**Task requirements**
Would you return, word for word, the lines of the data below from the line with "camera: 55 degrees right, 5 degrees down" through the line with "(595, 529) = (562, 675): basket", and no others?
======== Records for the exercise
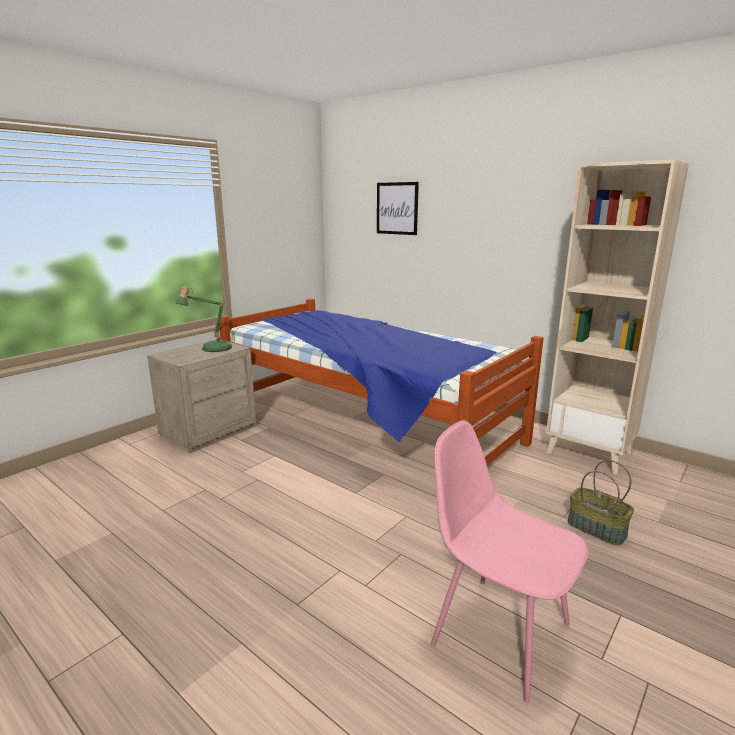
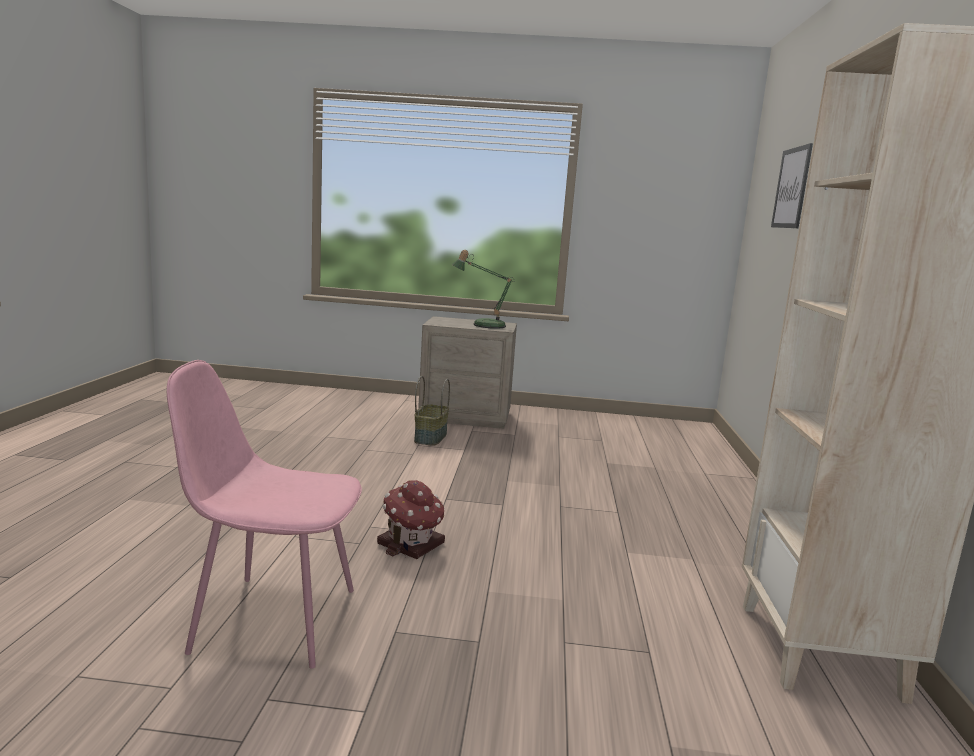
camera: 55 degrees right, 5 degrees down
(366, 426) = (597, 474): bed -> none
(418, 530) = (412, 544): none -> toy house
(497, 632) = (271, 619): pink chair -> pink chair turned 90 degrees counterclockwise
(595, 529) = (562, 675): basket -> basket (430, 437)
================
======== Records for the exercise
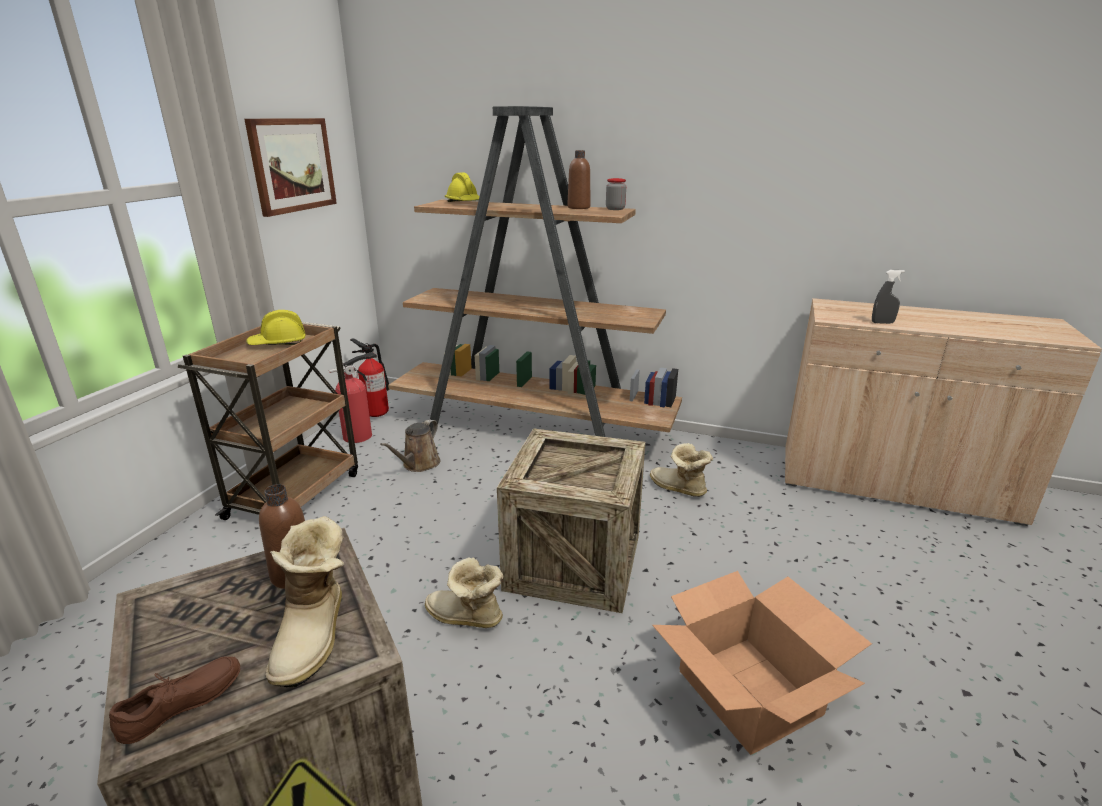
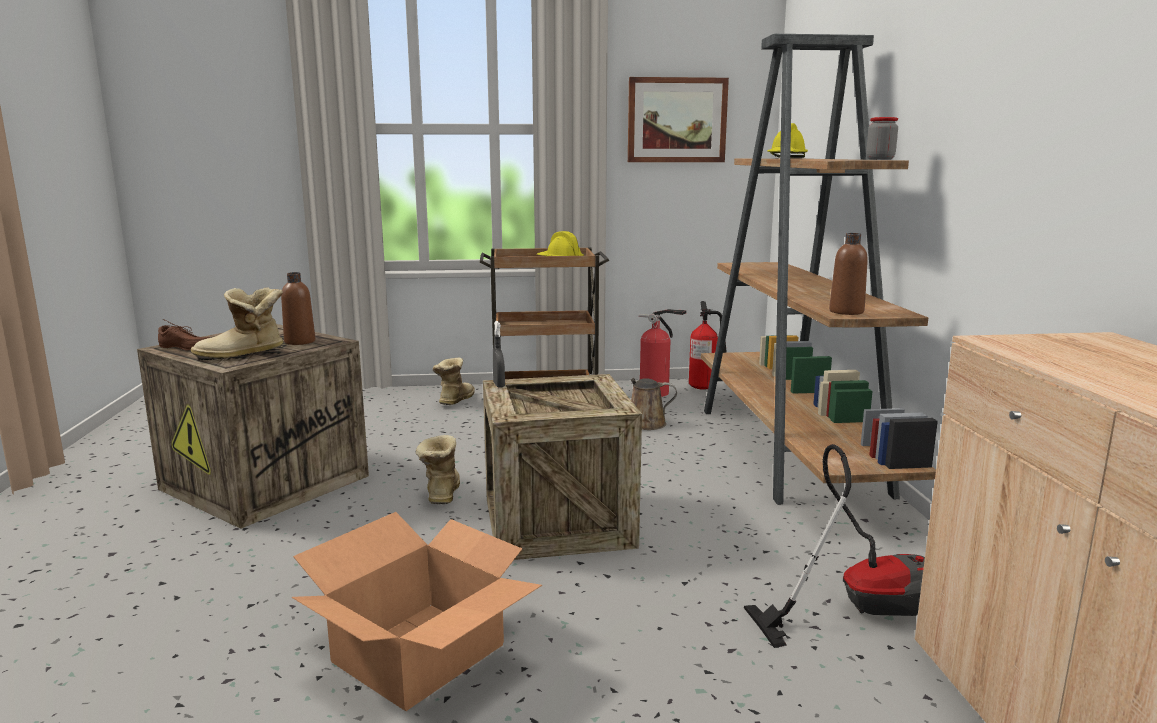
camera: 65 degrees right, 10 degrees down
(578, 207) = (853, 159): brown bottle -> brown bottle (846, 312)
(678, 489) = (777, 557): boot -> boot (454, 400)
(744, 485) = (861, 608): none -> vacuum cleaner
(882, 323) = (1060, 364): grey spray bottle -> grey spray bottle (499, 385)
================
======== Records for the exercise
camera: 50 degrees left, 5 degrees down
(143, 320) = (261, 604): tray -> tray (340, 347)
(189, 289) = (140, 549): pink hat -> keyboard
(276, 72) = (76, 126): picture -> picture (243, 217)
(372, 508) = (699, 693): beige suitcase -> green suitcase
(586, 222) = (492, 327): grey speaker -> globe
================
**Response to this task**
camera: 55 degrees right, 5 degrees down
(366, 426) = (597, 474): bed -> none
(418, 530) = (412, 544): none -> toy house
(497, 632) = (271, 619): pink chair -> pink chair turned 90 degrees counterclockwise
(595, 529) = (562, 675): basket -> basket (430, 437)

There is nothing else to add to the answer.